* **EXERCISE**
Starting at the line that contains "meaningless, username standard", transcribe each line exactly through the last line of the data. Include nothing else.

Stored entries
============================================================

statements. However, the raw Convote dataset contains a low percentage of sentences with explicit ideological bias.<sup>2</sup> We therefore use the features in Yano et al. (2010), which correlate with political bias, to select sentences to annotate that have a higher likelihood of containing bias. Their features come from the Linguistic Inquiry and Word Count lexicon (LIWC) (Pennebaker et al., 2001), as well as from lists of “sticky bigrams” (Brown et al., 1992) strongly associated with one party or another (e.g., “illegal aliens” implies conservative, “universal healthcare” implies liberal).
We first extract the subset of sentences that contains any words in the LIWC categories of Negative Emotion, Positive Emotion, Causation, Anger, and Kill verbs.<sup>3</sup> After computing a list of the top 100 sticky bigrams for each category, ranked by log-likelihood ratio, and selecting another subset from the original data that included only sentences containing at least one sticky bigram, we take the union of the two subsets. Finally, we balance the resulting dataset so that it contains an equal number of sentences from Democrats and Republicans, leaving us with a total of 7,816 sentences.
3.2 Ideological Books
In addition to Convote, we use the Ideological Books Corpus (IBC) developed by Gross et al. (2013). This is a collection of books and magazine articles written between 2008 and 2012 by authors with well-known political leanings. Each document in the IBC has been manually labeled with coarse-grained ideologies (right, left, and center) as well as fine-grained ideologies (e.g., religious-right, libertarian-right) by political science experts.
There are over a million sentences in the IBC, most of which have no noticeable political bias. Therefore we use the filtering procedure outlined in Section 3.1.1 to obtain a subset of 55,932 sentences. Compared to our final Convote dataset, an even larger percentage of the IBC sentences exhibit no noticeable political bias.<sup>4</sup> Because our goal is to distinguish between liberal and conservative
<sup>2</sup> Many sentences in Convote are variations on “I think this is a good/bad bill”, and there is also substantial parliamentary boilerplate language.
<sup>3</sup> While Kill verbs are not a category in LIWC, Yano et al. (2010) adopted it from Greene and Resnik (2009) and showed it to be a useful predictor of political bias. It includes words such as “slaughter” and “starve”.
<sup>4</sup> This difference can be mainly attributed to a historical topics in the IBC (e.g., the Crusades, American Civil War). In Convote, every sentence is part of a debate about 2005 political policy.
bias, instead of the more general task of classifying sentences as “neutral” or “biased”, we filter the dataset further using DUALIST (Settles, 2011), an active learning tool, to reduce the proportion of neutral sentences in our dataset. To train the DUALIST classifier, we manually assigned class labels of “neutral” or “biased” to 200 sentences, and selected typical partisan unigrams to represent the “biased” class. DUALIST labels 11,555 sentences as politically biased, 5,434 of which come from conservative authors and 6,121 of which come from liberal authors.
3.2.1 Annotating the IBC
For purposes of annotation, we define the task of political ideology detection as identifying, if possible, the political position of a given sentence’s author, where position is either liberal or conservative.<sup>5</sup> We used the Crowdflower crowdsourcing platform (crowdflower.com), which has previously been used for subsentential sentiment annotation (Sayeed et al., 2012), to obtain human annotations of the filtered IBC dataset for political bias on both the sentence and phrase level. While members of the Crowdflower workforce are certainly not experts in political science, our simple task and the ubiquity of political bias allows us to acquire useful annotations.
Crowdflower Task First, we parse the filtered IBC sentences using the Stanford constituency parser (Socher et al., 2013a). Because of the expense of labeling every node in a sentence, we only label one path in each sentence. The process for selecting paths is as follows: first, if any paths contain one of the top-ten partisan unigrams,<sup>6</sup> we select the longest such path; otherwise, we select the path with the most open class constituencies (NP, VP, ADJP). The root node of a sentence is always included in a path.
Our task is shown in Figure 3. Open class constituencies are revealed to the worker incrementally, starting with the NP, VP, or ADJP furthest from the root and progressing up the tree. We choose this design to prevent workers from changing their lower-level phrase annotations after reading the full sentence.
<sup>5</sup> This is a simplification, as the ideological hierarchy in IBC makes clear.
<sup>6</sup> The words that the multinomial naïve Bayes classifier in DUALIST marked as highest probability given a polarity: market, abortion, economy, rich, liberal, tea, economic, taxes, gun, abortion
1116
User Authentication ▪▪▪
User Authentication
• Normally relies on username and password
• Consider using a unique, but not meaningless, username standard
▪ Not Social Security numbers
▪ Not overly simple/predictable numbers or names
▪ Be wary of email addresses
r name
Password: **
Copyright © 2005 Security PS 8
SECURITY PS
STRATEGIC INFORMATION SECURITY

============================================================

* **EXERCISE SOLUTION**
• Consider using a unique, but not meaningless, username standard
▪ Not Social Security numbers
▪ Not overly simple/predictable numbers or names
▪ Be wary of email addresses
r name
Password: **
Copyright © 2005 Security PS 8
SECURITY PS
STRATEGIC INFORMATION SECURITY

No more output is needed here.